Изменить стиль страницы

СВИДАНИЕ С СОБОЙ ( рассказ )

Петр Проскурин

ТЕПЕРЬ ГОША часто молился. Он сам не знал, когда и почему это началось, очевидно, уже давно, после последнего госпиталя. Просто наступил срок и ему стало необходимо что-то непонятное и сокровенное шептать, проснуться, уставиться перед собой в темень, в московскую неумолчную тишину и шевелить сухими губами, обращаясь к неведомому, просить хотя бы о пустяке, ну, допустим, чтобы подступавшее воскресенье оказалось солнечным и можно было бы съездить за город, походить по лесу, послушать птиц и набрать немного грибов. Для себя он никогда ничего не просил, он считал, что у него все есть, и даже в избытке, он опасался очередной неприятности вообще. Допустим, на московских детей или котов мог напасть очередной мор, а то где-нибудь рядом, на станции метро Пушкинская или Арбатская, взорвут бомбу и поднимется несусветная суета, могут прийти с допросом и к нему, и к его соседям, начнут говорить и спрашивать всяческие глупости. Одним словом, Гоша являлся потомственным москвичом, и, конечно, все его страдание заключалось в незнании истинной цели жизни, или вернее, в ее утрате, хотя Гоша, как и десятки тысяч других москвичей, тайно полагал свое предназначение просто в своем присутствии на земле и в славном древнем граде Москве, в чем и был абсолютно прав.
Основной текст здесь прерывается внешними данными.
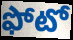
ఫోటో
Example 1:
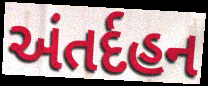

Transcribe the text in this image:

અંતર્દહન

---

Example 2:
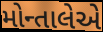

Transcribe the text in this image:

મોન્તાલેએ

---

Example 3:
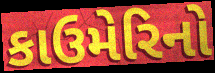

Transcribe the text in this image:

કાઉમેરિનો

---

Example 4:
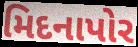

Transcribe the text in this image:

મિદનાપોર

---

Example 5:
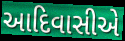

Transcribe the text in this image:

આદિવાસીએ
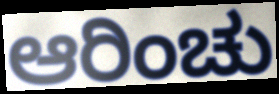
ಆರಿಂಚು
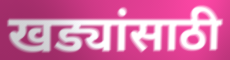
खड्यांसाठी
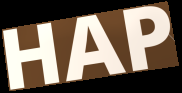
HAP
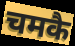
चमकै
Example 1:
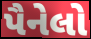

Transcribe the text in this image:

પૈનેલો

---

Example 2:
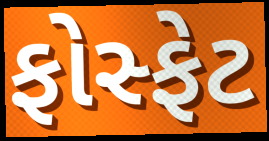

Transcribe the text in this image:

ફોસ્ફેટ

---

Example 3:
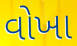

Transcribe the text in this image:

વોખા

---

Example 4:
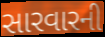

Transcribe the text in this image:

સારવારની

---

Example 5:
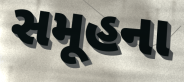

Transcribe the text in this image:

સમૂહના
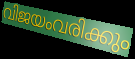
വിജയംവരിക്കും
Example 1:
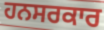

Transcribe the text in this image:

ਹਨਸਰਕਾਰ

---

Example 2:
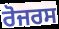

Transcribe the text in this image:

ਰੋਜਰਸ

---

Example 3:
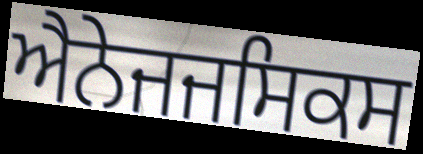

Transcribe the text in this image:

ਐਨੇਜਜਸਿਕਸ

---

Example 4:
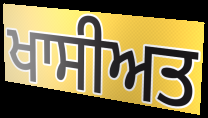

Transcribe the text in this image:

ਖਾਸੀਅਤ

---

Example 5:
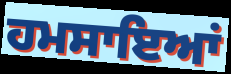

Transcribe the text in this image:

ਹਮਸਾਇਆਂ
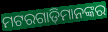
ମଟରଗାଡ଼ିମାନଙ୍କର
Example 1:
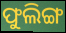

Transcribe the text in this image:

ଫୁଲିଙ୍ଗ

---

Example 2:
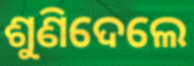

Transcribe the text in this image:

ଶୁଣିଦେଲେ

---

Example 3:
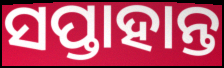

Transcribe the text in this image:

ସପ୍ତାହାନ୍ତ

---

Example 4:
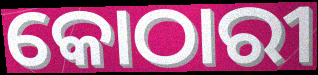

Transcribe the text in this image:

କୋଠାରୀ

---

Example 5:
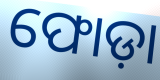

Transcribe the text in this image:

ଫୋଡ଼ା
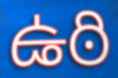
ఉఠి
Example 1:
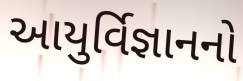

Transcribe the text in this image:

આયુર્વિજ્ઞાનનો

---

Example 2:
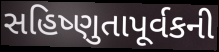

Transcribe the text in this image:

સહિષ્ણુતાપૂર્વકની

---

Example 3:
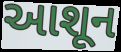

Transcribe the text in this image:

આશૂન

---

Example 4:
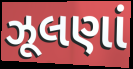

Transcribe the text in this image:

ઝૂલણાં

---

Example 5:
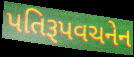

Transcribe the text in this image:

પતિરૂપવચનેન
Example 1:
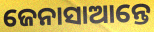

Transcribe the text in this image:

ଜେନାସାଆନ୍ତେ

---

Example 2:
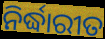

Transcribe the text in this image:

ନିର୍ଦ୍ଧାରୀତ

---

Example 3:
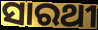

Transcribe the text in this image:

ସାରଥୀ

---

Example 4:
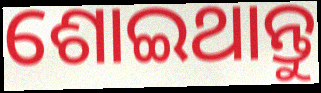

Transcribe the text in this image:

ଶୋଇଥାନ୍ତୁ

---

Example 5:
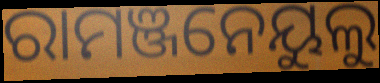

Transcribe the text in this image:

ରାମଞ୍ଜନେୟୁଲୁ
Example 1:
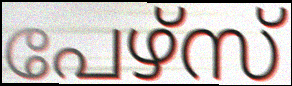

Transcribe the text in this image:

പേഴ്സ്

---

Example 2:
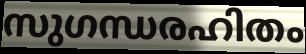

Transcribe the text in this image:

സുഗന്ധരഹിതം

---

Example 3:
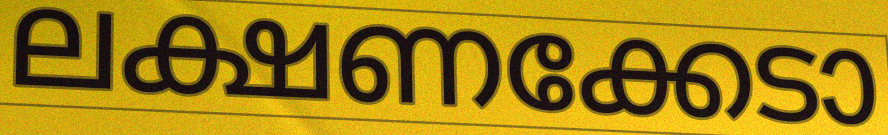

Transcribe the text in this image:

ലക്ഷണക്കേടാ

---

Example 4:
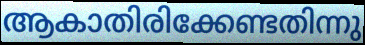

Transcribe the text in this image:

ആകാതിരിക്കേണ്ടതിന്നു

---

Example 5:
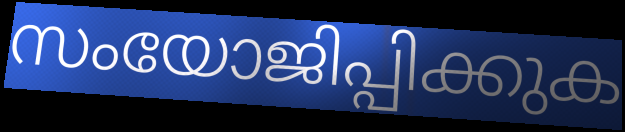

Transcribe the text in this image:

സംയോജിപ്പിക്കുക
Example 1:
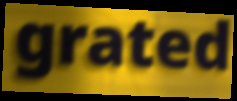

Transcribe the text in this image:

grated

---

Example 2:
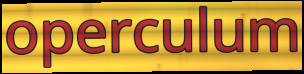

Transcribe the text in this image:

operculum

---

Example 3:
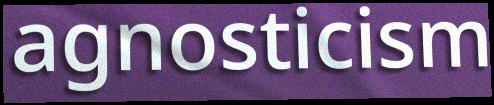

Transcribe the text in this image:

agnosticism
И пусть со стороны в глазах московских мещан казалось странным, что он, в преддверии надвигающихся сорока лет, по-прежнему был один в своей наследственной квартире в самом центре столицы, менять он ничего не собирался, менять ему что-либо было и не суждено.

Открыв глаза и утешившись подобными тягучими и успокаивающими мыслями, Гоша сосредоточился, стараясь успокоить какую-то, не свойственную его душе по утрам, сумятицу. “Господи, Боже мой, — сказал он себе, — я тебя не знаю и боюсь узнать… Сознаюсь, я грешник, не верю в милосердие жизни, вот и живу в скорлупе — люди страшны и несут только зло. Знаешь, я устал от зла и ненависти, одного прошу — будь милостив, избавь меня от людей, близкое общение с ними обязательно отзовется горем и ущербом. Дай мне жить в вере одиночества. Дай всем того, что они сами себе желают, а я свое искушение принял с избытком. И до конца. А еще благослови день грядущий и пусть он протечет тихо и мирно…”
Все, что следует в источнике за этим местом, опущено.